**Problem details**
Please reproduce the items word for word, starting at the line that contains "Page size: 1241x1754." and ending at the end of the items.

[Layout records]

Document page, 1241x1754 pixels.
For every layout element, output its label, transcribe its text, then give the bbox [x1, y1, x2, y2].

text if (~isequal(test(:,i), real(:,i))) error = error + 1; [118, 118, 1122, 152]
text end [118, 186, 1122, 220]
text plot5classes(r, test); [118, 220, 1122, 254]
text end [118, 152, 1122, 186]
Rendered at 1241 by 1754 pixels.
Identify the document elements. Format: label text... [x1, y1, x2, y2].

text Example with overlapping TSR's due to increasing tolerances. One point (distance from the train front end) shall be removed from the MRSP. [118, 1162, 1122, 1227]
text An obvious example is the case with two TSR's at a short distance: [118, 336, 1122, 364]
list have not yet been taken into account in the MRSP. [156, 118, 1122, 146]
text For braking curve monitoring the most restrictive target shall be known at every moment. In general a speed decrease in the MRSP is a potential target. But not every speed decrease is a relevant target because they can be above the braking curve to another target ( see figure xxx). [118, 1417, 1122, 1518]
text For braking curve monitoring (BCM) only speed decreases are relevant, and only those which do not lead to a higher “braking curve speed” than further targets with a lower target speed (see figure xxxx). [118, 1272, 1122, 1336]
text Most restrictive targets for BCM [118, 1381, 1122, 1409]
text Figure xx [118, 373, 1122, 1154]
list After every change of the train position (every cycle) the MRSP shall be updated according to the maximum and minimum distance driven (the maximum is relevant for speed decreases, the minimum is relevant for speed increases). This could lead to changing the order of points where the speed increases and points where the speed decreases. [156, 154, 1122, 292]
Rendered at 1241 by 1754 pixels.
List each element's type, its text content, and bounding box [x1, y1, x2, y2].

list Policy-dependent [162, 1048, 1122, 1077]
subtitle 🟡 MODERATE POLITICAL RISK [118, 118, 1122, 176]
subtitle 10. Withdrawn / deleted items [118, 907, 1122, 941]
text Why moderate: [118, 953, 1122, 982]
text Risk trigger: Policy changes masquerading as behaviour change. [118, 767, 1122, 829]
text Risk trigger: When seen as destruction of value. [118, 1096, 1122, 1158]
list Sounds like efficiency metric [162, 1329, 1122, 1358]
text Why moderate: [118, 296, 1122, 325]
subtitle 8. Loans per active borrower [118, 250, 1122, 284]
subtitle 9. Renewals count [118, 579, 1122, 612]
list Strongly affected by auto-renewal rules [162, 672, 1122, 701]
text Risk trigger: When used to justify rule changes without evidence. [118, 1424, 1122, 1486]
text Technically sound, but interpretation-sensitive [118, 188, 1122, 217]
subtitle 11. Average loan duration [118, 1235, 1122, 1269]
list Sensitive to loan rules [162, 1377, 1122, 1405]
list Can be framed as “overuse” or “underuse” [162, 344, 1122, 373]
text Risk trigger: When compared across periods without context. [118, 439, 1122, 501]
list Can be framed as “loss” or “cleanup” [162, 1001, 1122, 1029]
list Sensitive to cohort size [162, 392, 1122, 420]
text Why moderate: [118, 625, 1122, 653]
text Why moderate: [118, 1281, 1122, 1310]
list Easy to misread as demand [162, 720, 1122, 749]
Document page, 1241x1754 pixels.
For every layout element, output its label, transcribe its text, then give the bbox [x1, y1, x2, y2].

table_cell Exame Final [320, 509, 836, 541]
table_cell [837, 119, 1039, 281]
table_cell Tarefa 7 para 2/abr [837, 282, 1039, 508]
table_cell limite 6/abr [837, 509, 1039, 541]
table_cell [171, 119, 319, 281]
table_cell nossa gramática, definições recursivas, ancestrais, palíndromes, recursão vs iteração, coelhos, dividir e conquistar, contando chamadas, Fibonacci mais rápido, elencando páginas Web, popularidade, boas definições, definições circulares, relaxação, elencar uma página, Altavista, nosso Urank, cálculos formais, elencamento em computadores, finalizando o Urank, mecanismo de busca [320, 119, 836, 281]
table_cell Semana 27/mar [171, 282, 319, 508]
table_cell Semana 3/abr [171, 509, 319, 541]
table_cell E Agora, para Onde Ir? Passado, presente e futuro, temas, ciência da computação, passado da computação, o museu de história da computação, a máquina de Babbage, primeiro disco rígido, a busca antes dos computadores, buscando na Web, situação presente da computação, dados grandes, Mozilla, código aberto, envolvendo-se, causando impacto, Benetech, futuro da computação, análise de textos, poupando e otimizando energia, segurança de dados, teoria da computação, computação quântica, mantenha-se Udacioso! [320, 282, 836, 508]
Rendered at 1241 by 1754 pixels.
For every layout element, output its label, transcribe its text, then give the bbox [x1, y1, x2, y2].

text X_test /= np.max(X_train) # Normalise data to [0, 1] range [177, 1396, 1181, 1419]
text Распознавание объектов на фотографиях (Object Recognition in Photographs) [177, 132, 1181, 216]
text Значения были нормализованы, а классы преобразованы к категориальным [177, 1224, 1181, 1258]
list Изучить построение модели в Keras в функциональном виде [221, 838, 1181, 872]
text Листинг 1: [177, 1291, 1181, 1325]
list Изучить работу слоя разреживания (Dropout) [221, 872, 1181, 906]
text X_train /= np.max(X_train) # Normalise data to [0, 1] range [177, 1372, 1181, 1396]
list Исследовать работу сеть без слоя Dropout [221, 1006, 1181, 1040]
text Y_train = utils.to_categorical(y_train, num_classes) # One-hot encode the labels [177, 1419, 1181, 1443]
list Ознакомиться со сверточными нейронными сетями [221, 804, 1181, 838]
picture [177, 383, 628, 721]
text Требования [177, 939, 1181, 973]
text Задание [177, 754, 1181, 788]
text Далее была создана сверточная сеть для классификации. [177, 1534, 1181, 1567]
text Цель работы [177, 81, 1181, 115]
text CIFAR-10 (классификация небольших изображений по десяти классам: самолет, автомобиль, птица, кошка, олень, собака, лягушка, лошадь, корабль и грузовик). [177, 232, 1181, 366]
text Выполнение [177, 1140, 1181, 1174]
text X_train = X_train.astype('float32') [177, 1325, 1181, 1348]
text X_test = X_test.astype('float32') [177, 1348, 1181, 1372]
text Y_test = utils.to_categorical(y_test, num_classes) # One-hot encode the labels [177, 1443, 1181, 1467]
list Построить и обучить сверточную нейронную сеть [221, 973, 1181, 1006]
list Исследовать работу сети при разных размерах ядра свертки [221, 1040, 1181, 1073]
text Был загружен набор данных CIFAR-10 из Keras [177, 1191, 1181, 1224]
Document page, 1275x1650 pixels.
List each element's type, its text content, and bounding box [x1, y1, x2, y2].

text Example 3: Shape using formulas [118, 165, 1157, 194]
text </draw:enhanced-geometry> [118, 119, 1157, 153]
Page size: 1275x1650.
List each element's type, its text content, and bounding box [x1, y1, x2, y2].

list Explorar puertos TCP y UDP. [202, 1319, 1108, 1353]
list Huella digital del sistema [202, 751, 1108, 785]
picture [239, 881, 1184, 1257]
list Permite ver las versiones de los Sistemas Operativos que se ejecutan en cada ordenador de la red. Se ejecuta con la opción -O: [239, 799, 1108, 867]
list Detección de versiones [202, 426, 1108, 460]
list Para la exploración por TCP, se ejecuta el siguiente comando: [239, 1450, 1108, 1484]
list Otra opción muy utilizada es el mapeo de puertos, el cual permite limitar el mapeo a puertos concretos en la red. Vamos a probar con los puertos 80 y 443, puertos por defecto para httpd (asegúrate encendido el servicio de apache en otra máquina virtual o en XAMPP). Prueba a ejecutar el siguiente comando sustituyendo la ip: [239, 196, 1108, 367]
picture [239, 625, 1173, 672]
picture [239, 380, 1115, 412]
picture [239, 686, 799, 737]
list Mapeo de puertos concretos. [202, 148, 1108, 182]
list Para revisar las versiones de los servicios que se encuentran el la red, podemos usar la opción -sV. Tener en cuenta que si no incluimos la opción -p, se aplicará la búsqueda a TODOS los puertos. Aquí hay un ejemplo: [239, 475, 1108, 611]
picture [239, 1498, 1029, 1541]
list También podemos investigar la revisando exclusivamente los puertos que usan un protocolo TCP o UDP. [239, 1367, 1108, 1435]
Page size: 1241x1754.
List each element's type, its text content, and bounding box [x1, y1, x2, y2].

**Solution to this problem**
Page size: 1241x1754.
List each element's type, its text content, and bounding box [x1, y1, x2, y2].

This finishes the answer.